[Work request A]
In the post on Hegel and the state, rewrite the passage that opens with the words "That reminded me" and closes with "member of the state.", substituting "highest" for each occurrence of "supreme".

[Study text]
========================================
Monday, September 10, 2012

Hegel & the big state

The Democrats in America ran a video at their convention claiming that government is the only thing we all belong to.

That reminded me of an earlier philosophy in which the state was the supreme focus, namely that of the German philosopher Hegel.

According to Stephen Hicks, Hegel believed that God worked through His purposes through the state. Therefore "the State is the Divine Idea as it exists on Earth." So freedom for man was achieving unity with ultimate reality by furthering the purposes of the state.

Hence the following four quotes from Hegel:
It must further be understood that all the worth which the human being possesses—all spiritual reality, he possesses only through the State.

...this final end [of the state] has supreme right against the individual, whose supreme duty is to be a member of the state.

One must worship the state as a terrestrial divinity.

But though we might tolerate the idea that individuals, their desires and the gratification of them, are thus sacrificed, and their happiness given up to the empire of chance, to which it belongs; and that as a general rule, individuals come under the category of means to an ulterior end.

Hicks also provides some evidence for the influence of this kind of thinking on later generations of Germans:
Otto Braun, age 19, a volunteer who died in WW I, wrote in a letter to his parents: “My inmost yearning, my purest, though most secret flame, my deepest faith and my highest hope—they are still the same as ever, and they all bear one name: the State. One day to build the state like a temple, rising up pure and strong, resting in its own weight, severe and sublime, but also serene like the gods and with bright halls glistening in the dancing brilliance of the sun—this, at bottom, is the end and goal of my aspirations”.

I don't know how fair a summary of Hegel's thought is provided here by Hicks. But it does seem to explain some things.

If Hegel ran this kind of argument in opposition to the Anglo liberalism of his times, then we can see why Anglo liberals stress some of the things they do.

For instance, my own father believes fervently that there is no such thing as duty. It has always struck me as an odd thing to believe, particularly considering that he is a conscientious man. But if the political tradition he identifies with is aimed against German Hegelianism, and this Hegelianism holds that we have a supreme duty to worship and sacrifice for the state, then perhaps this helped to make the concept of duty suspect.

Similarly, Anglo liberals talk all the time about individuals being ends in themselves. Again, in the Christian and traditionalist views they are also ends in themselves, so I've wondered at times why Anglo liberals focus on this. But if a German Hegelianism held that human freedom was served by a subordination of the individual to the state, and that the purposes of the state justified sacrificing individuals, then you can  understand perhaps why a marker of belief for Anglo liberals was the idea of individuals being ends in themselves.
========================================
[Work request B]
State how many lines of the entries contain the string "there", counting case as significant. Give only the number.

[Data shown]
========================================
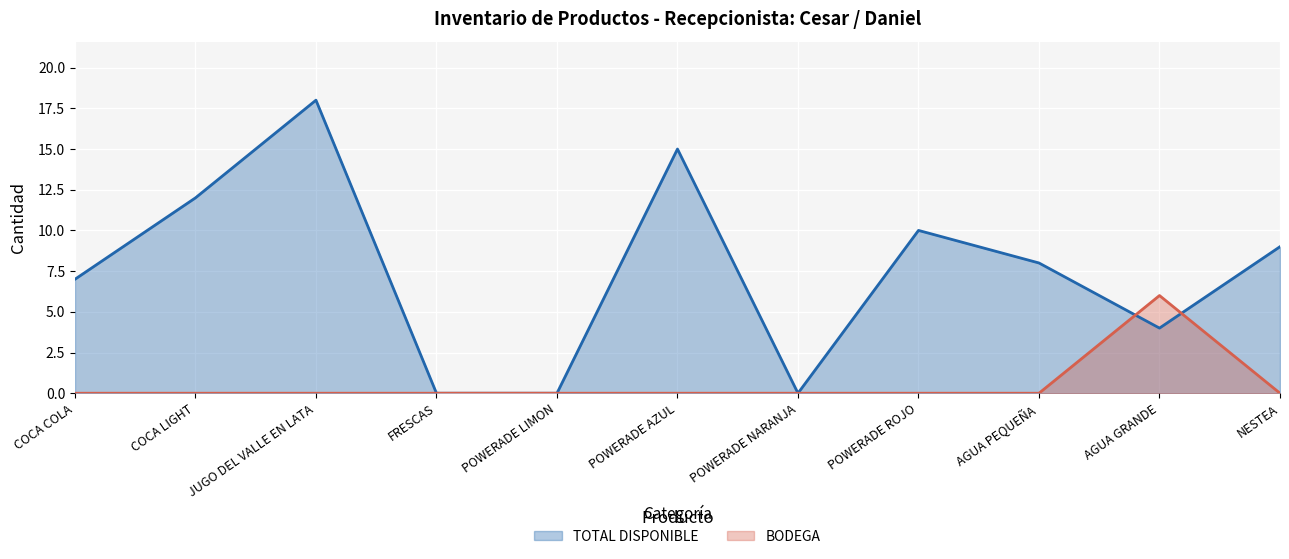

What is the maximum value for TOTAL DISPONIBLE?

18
========================================
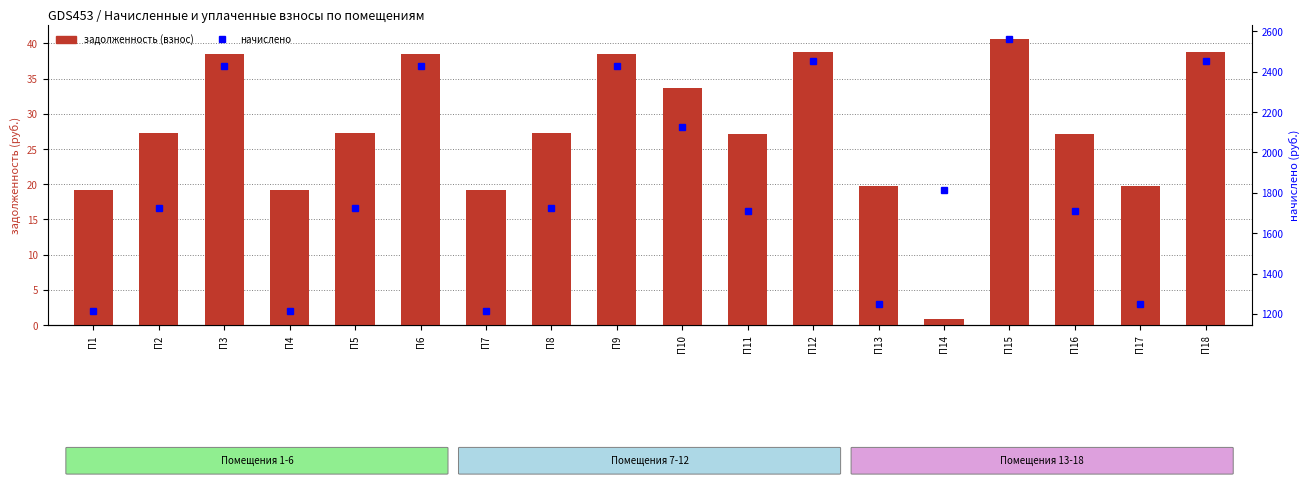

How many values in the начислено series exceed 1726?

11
========================================
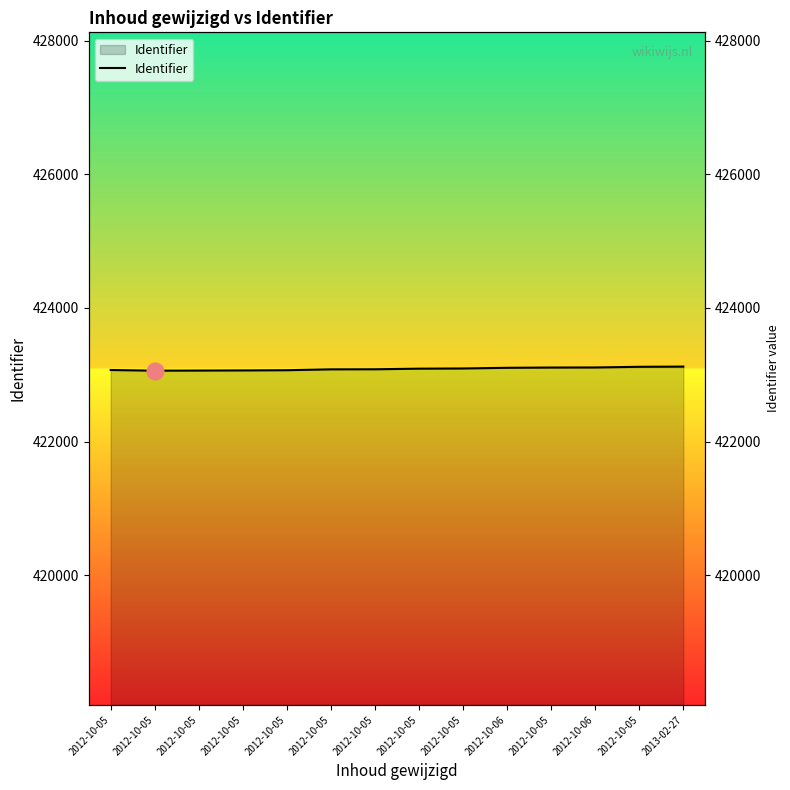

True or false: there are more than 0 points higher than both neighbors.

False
========================================
[Task result A]
That reminded me of an earlier philosophy in which the state was the highest focus, namely that of the German philosopher Hegel.

According to Stephen Hicks, Hegel believed that God worked through His purposes through the state. Therefore "the State is the Divine Idea as it exists on Earth." So freedom for man was achieving unity with ultimate reality by furthering the purposes of the state.

Hence the following four quotes from Hegel:
It must further be understood that all the worth which the human being possesses—all spiritual reality, he possesses only through the State.

...this final end [of the state] has highest right against the individual, whose highest duty is to be a member of the state.

[Task result B]
1